* BEGIN Information supplied *
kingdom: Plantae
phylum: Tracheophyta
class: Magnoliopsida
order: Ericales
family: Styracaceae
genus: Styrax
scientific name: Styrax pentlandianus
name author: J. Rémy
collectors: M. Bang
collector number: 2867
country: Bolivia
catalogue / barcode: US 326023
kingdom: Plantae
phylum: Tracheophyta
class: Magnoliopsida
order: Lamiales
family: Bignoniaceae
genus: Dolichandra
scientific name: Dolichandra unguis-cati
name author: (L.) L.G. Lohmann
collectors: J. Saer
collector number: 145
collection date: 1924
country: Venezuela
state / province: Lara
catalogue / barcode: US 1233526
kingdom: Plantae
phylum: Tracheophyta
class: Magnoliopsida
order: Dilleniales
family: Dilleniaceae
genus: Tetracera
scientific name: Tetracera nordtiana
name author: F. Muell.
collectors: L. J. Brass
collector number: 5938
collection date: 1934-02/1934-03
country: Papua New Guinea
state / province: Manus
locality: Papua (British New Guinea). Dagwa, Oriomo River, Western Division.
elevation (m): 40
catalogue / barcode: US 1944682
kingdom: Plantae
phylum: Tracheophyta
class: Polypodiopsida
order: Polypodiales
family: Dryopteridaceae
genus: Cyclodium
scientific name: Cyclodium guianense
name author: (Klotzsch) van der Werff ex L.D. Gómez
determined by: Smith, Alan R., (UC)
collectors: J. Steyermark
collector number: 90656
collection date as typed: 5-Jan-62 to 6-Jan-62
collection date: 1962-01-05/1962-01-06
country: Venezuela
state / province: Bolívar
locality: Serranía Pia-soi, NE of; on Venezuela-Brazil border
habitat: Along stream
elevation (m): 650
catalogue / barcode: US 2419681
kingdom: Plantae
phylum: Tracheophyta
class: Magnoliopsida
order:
* END Information supplied *
• **Aim of the task**:
Copy every entry above, line for line, without changing anything.

• **Response to this exercise**:
kingdom: Plantae
phylum: Tracheophyta
class: Magnoliopsida
order: Ericales
family: Styracaceae
genus: Styrax
scientific name: Styrax pentlandianus
name author: J. Rémy
collectors: M. Bang
collector number: 2867
country: Bolivia
catalogue / barcode: US 326023
kingdom: Plantae
phylum: Tracheophyta
class: Magnoliopsida
order: Lamiales
family: Bignoniaceae
genus: Dolichandra
scientific name: Dolichandra unguis-cati
name author: (L.) L.G. Lohmann
collectors: J. Saer
collector number: 145
collection date: 1924
country: Venezuela
state / province: Lara
catalogue / barcode: US 1233526
kingdom: Plantae
phylum: Tracheophyta
class: Magnoliopsida
order: Dilleniales
family: Dilleniaceae
genus: Tetracera
scientific name: Tetracera nordtiana
name author: F. Muell.
collectors: L. J. Brass
collector number: 5938
collection date: 1934-02/1934-03
country: Papua New Guinea
state / province: Manus
locality: Papua (British New Guinea). Dagwa, Oriomo River, Western Division.
elevation (m): 40
catalogue / barcode: US 1944682
kingdom: Plantae
phylum: Tracheophyta
class: Polypodiopsida
order: Polypodiales
family: Dryopteridaceae
genus: Cyclodium
scientific name: Cyclodium guianense
name author: (Klotzsch) van der Werff ex L.D. Gómez
determined by: Smith, Alan R., (UC)
collectors: J. Steyermark
collector number: 90656
collection date as typed: 5-Jan-62 to 6-Jan-62
collection date: 1962-01-05/1962-01-06
country: Venezuela
state / province: Bolívar
locality: Serranía Pia-soi, NE of; on Venezuela-Brazil border
habitat: Along stream
elevation (m): 650
catalogue / barcode: US 2419681
kingdom: Plantae
phylum: Tracheophyta
class: Magnoliopsida
order:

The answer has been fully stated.